The first Women's Gridiron competition in Australia the Female Gridiron League of Queensland (FGLQ) was launched in 2012 with 3 teams: The Logan City Jets, The Kenmore Panthers and the Gold Coast Sea Wolves. An initiative of the Logan City Gridiron Football Club who developed the competition, the inaugural season was the very first Women's 'Full Kit' Gridiron Competition in Australia. The Logan City Jets were crowned Summerbowl I winners after defeating the Kenmore Panthers. Season 2013 saw the FGLQ expand to 4 teams: Logan City Jets, Kenmore Panthers, Gold Coast Stingrays (as the Gold Coast Stingrays organisation took over running the Gold Coast Sea Wolves) and the new Ipswich Jaguars (joining from the Ipswich Cougars club). Another successful season culminated in the Gold Coast Stingrays defeating the Logan City Jets in Summerbowl II. In season 2014 the competition looks set to expand again with new teams joining including: the Southern Steelers, Sunshine Coast Spartans and a Moreton Bay/Redcliffe side. Gridiron Queensland has taken over responsibility of the FGLQ after two highly successful years of development under the LCGFC banner.

The first interstate women's games were played in 2012 with the Western Foxes hosting the Tuggeranong Tornadoes from Canberra, with the Tornadoes winning. A Queensland 'All Stars', side selected from ladies who had played in the inaugural FGLQ season, soon traveled to Victoria to play the Western Foxes with the Queensland side winning.

In 2013, Gridiron Australia established the National Club Championship (NCC) Rankings and, on 11 August 2013, staged the first National Club Championship Game, with the #1 ranked Sydney Uni Lions defeating the #2 ranked Gold Coast Stingrays 45–13 at the Square, Sydney University.

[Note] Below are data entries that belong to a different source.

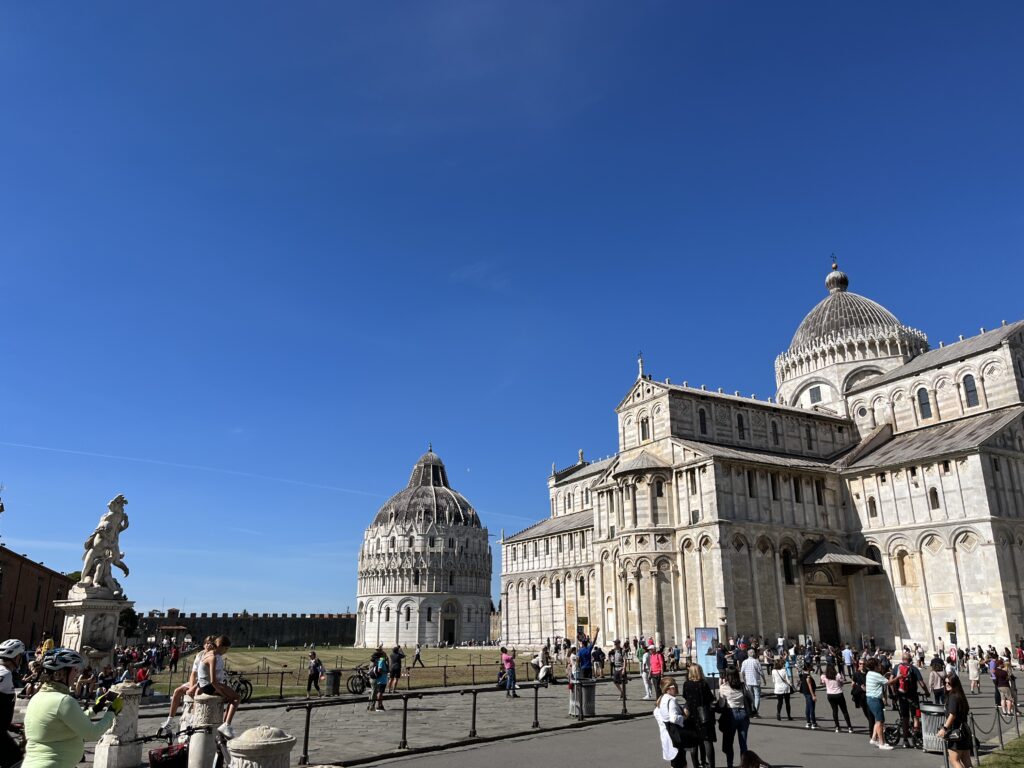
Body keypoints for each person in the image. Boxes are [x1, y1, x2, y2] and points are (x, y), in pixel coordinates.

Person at [22, 648, 122, 768]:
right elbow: (92, 734)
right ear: (62, 673)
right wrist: (112, 711)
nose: (77, 674)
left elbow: (68, 721)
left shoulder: (37, 697)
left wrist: (95, 709)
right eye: (74, 670)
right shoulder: (63, 701)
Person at [158, 636, 213, 737]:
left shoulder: (213, 657)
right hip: (197, 682)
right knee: (177, 691)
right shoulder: (200, 655)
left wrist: (193, 688)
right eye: (207, 643)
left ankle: (194, 720)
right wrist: (191, 687)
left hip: (206, 682)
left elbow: (208, 677)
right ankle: (170, 721)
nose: (208, 645)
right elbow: (193, 673)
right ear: (204, 644)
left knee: (196, 694)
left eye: (211, 643)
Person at [197, 636, 239, 737]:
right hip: (208, 686)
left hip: (204, 685)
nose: (226, 651)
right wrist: (223, 694)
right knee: (236, 698)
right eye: (226, 649)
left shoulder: (208, 654)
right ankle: (226, 724)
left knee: (232, 697)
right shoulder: (213, 658)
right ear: (220, 646)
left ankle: (225, 724)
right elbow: (213, 681)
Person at [654, 677, 696, 768]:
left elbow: (656, 713)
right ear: (667, 688)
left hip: (667, 734)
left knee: (675, 762)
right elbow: (673, 718)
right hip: (676, 735)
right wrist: (684, 716)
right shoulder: (671, 701)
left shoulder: (662, 699)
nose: (676, 688)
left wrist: (663, 724)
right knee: (680, 761)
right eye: (674, 686)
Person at [682, 663, 717, 768]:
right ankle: (711, 765)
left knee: (694, 743)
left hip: (691, 715)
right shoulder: (703, 684)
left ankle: (696, 765)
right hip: (704, 715)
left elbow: (685, 696)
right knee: (707, 742)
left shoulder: (686, 684)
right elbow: (710, 698)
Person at [716, 667, 749, 768]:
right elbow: (750, 697)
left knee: (729, 742)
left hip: (731, 714)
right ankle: (744, 764)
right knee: (743, 742)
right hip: (743, 713)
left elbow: (721, 705)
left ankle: (730, 764)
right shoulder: (743, 686)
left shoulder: (724, 687)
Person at [938, 674, 973, 768]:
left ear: (955, 684)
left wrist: (944, 728)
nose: (947, 685)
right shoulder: (960, 696)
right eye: (945, 683)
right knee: (966, 761)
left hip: (956, 732)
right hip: (965, 731)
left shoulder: (953, 696)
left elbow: (952, 714)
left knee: (954, 760)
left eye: (949, 683)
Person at [0, 640, 25, 768]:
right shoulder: (5, 673)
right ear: (16, 657)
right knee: (16, 761)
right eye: (21, 656)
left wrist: (12, 727)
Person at [865, 657, 891, 750]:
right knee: (880, 721)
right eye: (879, 664)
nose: (880, 666)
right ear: (875, 666)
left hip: (870, 699)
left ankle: (873, 738)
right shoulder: (876, 675)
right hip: (875, 699)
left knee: (878, 720)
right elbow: (889, 683)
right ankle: (881, 743)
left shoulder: (869, 673)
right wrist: (897, 676)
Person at [820, 664, 853, 732]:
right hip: (838, 693)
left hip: (830, 694)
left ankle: (837, 726)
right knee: (844, 710)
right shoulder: (837, 675)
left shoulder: (824, 676)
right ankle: (849, 727)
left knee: (835, 711)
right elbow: (842, 684)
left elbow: (823, 683)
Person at [739, 652, 764, 717]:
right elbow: (760, 671)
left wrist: (743, 680)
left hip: (748, 682)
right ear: (754, 654)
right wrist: (764, 679)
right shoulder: (756, 661)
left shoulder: (744, 662)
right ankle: (755, 712)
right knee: (757, 696)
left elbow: (742, 672)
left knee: (750, 697)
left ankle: (750, 711)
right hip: (756, 681)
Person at [796, 664, 817, 729]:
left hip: (805, 693)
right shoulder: (808, 676)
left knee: (808, 707)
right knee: (811, 708)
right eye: (811, 667)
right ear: (808, 668)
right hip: (809, 693)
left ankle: (808, 722)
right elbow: (810, 687)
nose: (812, 668)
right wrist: (813, 695)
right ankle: (813, 722)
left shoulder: (803, 675)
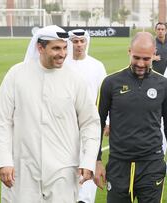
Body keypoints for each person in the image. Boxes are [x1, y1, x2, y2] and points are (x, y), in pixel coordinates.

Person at [0, 25, 101, 202]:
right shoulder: (16, 75)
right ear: (40, 48)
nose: (63, 53)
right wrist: (4, 161)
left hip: (63, 171)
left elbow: (90, 123)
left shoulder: (75, 79)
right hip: (23, 170)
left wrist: (88, 160)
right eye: (56, 48)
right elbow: (2, 121)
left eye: (65, 47)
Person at [94, 32, 167, 203]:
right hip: (119, 164)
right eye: (136, 57)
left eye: (146, 59)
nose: (141, 64)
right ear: (129, 52)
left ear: (154, 55)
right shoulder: (110, 83)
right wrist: (96, 161)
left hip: (151, 165)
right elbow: (97, 123)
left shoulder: (165, 86)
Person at [65, 29, 108, 203]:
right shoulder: (63, 64)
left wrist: (108, 122)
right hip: (65, 124)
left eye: (82, 41)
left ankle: (85, 199)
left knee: (88, 159)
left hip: (90, 123)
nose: (79, 45)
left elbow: (105, 96)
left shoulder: (96, 66)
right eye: (75, 41)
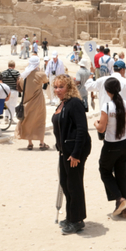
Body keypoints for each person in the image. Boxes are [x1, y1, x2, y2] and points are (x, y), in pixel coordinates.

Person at [52, 74, 92, 234]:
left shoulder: (75, 103)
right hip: (64, 151)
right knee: (65, 184)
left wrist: (76, 154)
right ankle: (70, 216)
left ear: (69, 87)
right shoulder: (62, 104)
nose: (57, 90)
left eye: (61, 87)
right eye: (55, 87)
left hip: (75, 151)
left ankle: (77, 220)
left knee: (74, 185)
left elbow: (82, 129)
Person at [95, 78, 126, 220]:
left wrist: (96, 123)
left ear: (107, 91)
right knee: (121, 175)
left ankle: (119, 199)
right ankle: (125, 209)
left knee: (104, 171)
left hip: (111, 145)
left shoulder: (106, 106)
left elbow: (101, 128)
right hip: (125, 144)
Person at [16, 56, 50, 150]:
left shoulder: (24, 76)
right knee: (40, 121)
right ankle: (41, 143)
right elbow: (46, 80)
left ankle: (30, 143)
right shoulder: (40, 74)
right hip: (38, 101)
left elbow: (22, 88)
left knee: (27, 122)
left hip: (27, 101)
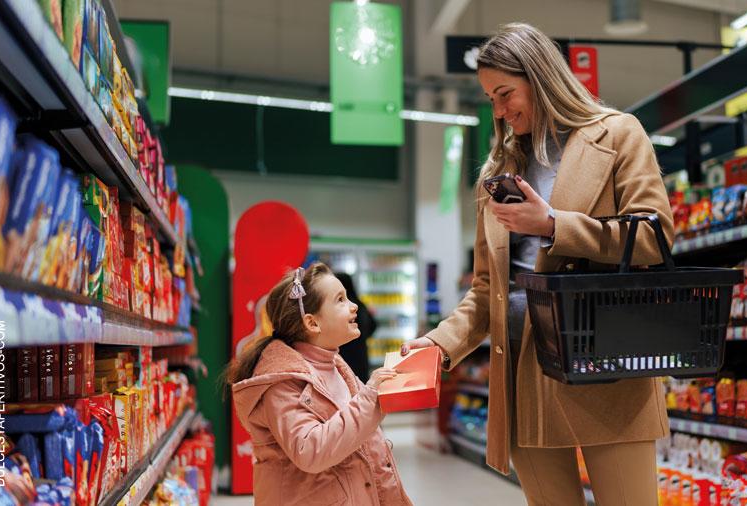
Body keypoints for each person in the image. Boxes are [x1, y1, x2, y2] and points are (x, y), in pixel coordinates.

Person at [402, 23, 674, 506]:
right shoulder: (498, 172)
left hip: (604, 361)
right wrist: (437, 345)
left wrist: (552, 224)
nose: (499, 111)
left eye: (505, 93)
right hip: (526, 374)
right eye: (490, 99)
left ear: (540, 76)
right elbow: (488, 289)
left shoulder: (616, 135)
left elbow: (653, 237)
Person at [228, 263, 412, 505]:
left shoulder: (337, 367)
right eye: (341, 300)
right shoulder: (283, 382)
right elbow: (310, 450)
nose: (354, 306)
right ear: (312, 323)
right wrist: (370, 398)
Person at [336, 272, 378, 383]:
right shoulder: (361, 304)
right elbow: (373, 325)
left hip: (346, 354)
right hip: (361, 353)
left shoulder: (342, 309)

LFL Australia premiered in December 2013. The New South Wales Surge, Queensland Brigade, Victoria Maidens, and Western Australia Angels played in the inaugural 2013–14 LFL Australia season, but it was later replaced by the Ladies Gridiron League.

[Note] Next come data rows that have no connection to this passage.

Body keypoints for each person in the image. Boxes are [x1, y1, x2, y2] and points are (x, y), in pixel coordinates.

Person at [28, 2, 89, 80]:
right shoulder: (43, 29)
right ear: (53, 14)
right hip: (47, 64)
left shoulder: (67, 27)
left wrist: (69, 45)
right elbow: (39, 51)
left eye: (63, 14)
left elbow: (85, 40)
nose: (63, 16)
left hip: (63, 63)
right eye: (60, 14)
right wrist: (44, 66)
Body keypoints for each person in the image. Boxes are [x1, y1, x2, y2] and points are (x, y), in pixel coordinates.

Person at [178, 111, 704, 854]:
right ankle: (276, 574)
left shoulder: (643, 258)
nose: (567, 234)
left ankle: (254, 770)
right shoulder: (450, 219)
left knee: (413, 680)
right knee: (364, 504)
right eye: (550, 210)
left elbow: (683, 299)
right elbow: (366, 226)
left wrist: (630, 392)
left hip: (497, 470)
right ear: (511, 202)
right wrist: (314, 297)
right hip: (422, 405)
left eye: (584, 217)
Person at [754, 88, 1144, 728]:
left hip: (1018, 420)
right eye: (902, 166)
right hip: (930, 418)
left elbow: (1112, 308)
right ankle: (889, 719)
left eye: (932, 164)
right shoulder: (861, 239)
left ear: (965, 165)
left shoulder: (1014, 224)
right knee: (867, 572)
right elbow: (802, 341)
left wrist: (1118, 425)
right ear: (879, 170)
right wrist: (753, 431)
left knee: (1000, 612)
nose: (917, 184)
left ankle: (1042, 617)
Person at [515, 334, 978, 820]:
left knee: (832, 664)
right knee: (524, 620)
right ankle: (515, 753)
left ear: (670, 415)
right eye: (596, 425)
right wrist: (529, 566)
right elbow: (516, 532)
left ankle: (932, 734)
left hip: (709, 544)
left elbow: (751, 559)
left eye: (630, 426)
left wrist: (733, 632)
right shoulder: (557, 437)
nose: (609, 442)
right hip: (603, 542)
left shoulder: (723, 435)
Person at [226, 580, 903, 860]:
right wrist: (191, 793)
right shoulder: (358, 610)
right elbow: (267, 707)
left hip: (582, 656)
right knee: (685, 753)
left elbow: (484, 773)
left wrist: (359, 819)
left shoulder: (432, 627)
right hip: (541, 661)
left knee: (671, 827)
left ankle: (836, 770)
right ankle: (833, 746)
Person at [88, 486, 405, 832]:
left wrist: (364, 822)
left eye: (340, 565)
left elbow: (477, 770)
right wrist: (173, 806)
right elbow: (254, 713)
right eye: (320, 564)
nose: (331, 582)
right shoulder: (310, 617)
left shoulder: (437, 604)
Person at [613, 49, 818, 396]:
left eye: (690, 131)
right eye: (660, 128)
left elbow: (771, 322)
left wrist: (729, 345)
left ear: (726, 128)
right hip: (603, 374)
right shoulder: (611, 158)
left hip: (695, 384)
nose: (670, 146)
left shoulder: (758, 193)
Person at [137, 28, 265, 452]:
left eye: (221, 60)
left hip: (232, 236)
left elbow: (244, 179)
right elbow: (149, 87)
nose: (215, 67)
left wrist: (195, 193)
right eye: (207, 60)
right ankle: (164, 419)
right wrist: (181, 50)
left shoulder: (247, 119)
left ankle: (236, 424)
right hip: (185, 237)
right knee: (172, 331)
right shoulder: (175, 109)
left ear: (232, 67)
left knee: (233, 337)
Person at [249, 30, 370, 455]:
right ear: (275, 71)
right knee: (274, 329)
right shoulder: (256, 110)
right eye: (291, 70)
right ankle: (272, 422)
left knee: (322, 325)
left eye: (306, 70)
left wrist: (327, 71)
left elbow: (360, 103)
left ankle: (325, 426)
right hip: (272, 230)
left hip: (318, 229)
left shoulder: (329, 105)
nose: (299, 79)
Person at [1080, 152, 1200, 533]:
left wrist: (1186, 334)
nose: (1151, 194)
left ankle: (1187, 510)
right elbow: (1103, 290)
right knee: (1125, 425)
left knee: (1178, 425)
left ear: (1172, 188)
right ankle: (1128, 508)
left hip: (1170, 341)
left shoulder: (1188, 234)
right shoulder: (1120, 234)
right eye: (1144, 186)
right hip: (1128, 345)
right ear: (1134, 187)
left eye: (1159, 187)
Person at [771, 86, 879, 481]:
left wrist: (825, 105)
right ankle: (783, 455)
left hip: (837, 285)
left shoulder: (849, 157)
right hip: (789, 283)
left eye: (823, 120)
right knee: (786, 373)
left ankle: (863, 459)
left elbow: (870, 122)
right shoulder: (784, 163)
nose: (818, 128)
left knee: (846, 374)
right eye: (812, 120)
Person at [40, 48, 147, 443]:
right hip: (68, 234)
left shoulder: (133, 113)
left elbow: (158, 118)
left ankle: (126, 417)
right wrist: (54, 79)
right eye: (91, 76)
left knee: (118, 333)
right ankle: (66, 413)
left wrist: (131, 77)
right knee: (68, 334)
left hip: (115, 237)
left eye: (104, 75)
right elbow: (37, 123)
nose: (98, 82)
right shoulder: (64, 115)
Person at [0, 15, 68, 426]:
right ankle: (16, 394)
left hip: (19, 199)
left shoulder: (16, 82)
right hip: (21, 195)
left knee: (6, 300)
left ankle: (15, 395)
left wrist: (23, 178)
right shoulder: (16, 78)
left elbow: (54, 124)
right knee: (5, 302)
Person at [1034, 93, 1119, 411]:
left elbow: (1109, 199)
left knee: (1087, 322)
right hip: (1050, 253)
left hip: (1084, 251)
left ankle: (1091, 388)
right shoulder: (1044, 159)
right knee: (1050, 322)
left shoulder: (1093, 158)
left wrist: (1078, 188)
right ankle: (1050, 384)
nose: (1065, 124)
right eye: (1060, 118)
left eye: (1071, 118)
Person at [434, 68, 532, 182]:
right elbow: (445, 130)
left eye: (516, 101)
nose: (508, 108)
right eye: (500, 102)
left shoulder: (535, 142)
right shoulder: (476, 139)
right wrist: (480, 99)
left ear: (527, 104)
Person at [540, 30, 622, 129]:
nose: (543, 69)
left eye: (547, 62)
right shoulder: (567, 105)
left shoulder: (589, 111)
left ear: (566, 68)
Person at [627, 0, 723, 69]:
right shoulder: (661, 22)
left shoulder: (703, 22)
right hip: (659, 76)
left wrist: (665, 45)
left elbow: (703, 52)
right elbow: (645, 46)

In August 2014, a representative team from Western Australia played the Philippines Aguilas in Manila winning 56-7 and in 2015, Gridiron South Australia celebrated its 30th season.

Since 2014, Victoria has run its own league, Gridiron Victoria, independent and unaffiliated with Gridiron Australia. Gridiron Victoria is composed of 11 clubs, with thriving Senior Men's, Women, and Colts competitions.

In 2016 plans were announced for a National Gridiron League. However the inaugural season was postponed to October 2017.

On 6 February 2025, the National Football League officially announced that a multi-season deal had been made between the NFL and the Victoria State Government to bring multiple regular season NFL games to Melbourne, Victoria, Australia. Part of the NFL International Series, the NFL Melbourne Games will be played at the Melbourne Cricket Ground starting in 2026, with the Los Angeles Rams being the designated home team for the first game.